> [What is needed] The expected output is a verbatim reprint of the lines from the beginning of the data that follows through the line that contains "Kullanımı çok kolay olan bu sözlükle".

(Saved entries)
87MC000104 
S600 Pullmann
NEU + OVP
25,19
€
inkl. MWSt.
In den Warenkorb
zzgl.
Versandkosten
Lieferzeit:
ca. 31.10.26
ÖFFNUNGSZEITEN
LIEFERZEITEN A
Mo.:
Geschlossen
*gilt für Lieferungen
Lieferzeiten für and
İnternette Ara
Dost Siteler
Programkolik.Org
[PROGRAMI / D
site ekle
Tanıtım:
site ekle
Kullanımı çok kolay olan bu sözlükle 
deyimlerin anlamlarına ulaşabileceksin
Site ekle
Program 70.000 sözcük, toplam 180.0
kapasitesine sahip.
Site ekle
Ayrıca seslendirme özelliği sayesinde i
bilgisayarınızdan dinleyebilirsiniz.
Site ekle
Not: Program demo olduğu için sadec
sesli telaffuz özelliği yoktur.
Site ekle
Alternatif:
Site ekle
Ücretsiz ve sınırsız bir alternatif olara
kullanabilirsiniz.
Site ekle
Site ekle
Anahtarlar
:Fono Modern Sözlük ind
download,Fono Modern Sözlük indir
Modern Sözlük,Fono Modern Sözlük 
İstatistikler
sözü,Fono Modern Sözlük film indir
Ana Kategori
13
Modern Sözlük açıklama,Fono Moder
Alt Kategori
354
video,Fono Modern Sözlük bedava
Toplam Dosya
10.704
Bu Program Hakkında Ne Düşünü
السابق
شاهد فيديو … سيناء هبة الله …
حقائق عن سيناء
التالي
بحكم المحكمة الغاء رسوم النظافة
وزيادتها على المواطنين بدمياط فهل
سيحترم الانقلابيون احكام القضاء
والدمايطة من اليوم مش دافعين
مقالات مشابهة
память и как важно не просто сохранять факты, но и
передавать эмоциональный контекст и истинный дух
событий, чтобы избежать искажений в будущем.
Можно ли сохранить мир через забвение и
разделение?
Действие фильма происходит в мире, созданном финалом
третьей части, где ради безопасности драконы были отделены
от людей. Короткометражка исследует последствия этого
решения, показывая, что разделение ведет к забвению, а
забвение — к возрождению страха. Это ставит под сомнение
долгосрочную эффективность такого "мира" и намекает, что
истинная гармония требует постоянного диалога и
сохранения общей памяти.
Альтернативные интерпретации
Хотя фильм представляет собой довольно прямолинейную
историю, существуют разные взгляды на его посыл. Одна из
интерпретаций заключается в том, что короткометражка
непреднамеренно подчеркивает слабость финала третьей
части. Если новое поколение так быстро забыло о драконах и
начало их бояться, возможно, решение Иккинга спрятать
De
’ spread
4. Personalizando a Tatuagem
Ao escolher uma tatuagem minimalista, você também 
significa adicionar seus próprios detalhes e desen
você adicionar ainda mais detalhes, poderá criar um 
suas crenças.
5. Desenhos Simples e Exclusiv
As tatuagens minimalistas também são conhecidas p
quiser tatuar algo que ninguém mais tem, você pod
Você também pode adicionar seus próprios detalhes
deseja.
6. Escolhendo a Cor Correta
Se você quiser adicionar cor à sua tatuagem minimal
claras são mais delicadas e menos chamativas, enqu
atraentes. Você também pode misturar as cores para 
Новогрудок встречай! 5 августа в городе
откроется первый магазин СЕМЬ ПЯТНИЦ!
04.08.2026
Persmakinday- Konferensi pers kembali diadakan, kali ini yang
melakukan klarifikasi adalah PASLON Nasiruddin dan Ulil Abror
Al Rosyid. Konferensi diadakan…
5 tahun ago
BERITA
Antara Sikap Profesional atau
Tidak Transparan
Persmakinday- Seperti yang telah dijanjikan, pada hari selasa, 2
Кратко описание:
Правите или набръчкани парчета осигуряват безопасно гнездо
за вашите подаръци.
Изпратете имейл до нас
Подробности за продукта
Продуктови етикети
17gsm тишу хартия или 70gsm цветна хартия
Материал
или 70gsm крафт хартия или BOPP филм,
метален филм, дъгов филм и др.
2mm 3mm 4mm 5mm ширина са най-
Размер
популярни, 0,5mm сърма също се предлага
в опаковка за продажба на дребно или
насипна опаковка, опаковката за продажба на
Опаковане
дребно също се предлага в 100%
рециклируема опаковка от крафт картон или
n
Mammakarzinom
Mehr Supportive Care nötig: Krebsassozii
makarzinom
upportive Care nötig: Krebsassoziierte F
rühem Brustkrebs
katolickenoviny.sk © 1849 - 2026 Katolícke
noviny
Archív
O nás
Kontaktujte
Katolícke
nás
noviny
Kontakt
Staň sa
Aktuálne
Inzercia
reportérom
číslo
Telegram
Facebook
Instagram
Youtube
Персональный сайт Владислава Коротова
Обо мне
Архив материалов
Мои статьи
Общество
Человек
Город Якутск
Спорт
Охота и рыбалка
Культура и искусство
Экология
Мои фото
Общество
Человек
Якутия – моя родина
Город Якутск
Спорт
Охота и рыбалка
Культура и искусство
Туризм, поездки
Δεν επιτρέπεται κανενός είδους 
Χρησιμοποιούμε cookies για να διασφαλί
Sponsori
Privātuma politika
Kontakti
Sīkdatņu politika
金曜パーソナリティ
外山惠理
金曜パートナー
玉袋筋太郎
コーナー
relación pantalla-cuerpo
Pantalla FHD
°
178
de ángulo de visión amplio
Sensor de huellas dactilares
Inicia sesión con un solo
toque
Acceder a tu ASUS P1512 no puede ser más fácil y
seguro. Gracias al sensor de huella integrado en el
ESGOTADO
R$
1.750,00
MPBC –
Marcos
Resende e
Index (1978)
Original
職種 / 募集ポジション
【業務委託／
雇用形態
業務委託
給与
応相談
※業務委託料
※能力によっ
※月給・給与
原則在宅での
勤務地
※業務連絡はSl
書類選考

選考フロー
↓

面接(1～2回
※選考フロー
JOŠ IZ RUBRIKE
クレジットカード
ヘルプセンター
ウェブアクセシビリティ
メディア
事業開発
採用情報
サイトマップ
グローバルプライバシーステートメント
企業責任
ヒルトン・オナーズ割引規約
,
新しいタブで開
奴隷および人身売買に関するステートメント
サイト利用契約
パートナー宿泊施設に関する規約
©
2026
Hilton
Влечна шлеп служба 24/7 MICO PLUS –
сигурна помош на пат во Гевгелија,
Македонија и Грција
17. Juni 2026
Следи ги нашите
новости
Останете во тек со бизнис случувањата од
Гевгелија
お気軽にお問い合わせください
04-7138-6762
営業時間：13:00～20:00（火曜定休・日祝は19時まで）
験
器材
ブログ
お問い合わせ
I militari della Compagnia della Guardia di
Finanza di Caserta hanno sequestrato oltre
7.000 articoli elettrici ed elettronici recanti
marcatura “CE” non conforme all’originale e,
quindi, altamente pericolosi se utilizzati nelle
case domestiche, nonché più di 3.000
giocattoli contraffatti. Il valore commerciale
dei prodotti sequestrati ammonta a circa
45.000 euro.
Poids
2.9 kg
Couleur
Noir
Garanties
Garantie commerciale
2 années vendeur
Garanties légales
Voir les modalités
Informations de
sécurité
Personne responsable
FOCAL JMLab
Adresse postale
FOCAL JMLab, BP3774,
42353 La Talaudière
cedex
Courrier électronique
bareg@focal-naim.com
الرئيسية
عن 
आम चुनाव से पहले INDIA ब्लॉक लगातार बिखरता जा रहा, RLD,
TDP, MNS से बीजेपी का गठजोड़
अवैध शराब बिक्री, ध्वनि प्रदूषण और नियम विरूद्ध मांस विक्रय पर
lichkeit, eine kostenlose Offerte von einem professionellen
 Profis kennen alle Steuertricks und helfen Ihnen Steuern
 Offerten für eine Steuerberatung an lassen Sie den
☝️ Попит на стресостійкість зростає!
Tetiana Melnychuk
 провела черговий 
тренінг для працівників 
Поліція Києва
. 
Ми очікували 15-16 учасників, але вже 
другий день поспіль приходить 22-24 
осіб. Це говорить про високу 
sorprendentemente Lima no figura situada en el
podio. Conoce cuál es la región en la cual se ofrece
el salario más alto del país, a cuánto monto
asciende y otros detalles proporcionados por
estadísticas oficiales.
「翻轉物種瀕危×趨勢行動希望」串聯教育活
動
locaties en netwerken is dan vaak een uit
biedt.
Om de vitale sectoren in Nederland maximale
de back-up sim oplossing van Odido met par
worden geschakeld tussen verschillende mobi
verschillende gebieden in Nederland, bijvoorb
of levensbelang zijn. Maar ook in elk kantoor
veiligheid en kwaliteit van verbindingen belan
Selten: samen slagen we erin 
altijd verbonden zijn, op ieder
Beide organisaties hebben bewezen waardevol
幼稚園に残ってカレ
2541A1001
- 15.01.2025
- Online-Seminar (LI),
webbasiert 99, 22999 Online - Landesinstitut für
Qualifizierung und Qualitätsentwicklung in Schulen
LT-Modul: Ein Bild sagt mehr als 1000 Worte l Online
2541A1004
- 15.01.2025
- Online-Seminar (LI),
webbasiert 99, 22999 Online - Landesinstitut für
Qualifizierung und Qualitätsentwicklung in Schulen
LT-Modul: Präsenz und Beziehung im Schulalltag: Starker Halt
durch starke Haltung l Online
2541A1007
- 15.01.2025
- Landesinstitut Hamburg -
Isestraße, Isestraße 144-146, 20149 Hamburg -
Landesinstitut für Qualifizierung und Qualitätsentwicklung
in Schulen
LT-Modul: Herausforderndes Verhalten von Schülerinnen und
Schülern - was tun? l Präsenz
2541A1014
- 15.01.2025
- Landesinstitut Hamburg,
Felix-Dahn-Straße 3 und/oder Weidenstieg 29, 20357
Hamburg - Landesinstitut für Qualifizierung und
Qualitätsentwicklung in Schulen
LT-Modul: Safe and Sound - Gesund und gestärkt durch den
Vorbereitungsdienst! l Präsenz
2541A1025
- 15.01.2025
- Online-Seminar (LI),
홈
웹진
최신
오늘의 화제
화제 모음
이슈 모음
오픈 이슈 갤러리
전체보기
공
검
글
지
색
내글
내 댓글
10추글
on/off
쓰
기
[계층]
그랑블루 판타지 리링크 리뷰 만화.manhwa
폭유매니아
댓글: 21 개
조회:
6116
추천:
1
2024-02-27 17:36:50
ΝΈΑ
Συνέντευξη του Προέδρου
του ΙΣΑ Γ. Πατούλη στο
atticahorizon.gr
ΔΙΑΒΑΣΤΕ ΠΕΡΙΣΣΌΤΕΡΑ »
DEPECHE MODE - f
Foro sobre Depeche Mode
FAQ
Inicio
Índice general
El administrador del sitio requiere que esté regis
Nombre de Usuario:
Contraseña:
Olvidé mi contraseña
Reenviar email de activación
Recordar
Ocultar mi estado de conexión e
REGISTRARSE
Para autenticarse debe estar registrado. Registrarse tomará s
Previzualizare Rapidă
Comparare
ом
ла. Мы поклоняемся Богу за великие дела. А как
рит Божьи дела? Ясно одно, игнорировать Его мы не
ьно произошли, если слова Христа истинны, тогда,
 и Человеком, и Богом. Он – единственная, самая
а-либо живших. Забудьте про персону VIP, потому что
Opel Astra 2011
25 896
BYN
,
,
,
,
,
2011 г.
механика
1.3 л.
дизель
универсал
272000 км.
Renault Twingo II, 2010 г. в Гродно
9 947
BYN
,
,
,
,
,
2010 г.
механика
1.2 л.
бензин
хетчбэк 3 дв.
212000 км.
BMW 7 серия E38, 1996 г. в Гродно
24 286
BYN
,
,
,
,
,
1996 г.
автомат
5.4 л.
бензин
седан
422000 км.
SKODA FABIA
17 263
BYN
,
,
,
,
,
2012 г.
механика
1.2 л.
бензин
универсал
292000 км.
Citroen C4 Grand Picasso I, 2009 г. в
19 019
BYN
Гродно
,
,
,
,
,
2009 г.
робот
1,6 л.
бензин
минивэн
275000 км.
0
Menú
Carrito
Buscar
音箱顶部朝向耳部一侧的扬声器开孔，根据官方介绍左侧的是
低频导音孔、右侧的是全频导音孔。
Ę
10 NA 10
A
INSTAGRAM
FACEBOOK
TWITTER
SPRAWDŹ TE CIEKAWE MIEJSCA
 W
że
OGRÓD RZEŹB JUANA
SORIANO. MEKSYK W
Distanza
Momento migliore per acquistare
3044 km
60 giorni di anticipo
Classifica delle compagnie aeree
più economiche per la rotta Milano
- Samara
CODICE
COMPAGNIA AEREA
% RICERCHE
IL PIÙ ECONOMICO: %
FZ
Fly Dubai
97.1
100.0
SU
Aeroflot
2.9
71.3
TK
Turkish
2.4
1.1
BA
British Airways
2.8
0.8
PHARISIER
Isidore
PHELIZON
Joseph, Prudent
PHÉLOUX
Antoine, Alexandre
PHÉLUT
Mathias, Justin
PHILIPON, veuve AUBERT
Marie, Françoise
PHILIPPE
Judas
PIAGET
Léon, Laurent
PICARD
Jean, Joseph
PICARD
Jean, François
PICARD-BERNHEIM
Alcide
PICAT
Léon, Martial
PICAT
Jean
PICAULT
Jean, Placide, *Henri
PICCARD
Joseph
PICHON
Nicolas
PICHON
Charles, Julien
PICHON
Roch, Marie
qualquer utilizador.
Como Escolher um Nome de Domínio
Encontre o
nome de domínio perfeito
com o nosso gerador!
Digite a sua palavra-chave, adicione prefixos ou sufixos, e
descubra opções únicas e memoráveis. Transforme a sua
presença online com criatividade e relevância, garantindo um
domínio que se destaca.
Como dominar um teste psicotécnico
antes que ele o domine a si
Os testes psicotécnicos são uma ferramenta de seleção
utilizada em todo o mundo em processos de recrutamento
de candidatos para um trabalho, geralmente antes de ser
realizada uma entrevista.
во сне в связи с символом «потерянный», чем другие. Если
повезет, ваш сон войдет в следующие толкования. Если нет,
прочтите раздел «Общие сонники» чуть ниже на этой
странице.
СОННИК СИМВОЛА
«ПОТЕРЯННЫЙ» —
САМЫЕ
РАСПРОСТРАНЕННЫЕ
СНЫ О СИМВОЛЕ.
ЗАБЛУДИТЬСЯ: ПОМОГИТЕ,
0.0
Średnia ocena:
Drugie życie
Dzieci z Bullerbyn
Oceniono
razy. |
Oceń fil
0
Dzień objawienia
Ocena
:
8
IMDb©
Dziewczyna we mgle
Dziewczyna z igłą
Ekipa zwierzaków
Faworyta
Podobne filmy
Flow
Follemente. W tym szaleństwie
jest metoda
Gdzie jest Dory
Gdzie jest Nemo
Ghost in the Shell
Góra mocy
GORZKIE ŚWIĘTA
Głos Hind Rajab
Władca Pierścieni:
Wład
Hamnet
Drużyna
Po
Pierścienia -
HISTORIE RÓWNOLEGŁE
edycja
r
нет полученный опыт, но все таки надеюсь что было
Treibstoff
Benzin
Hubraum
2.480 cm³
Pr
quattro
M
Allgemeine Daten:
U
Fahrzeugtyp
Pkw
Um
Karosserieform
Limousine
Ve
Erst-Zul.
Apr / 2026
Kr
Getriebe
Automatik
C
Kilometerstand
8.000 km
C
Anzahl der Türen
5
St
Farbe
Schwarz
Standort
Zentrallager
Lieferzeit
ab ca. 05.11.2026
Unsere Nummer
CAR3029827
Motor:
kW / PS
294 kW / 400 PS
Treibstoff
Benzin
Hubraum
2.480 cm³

> [Reply]
87MC000104 
S600 Pullmann
NEU + OVP
25,19
€
inkl. MWSt.
In den Warenkorb
zzgl.
Versandkosten
Lieferzeit:
ca. 31.10.26
ÖFFNUNGSZEITEN
LIEFERZEITEN A
Mo.:
Geschlossen
*gilt für Lieferungen
Lieferzeiten für and
İnternette Ara
Dost Siteler
Programkolik.Org
[PROGRAMI / D
site ekle
Tanıtım:
site ekle
Kullanımı çok kolay olan bu sözlükle 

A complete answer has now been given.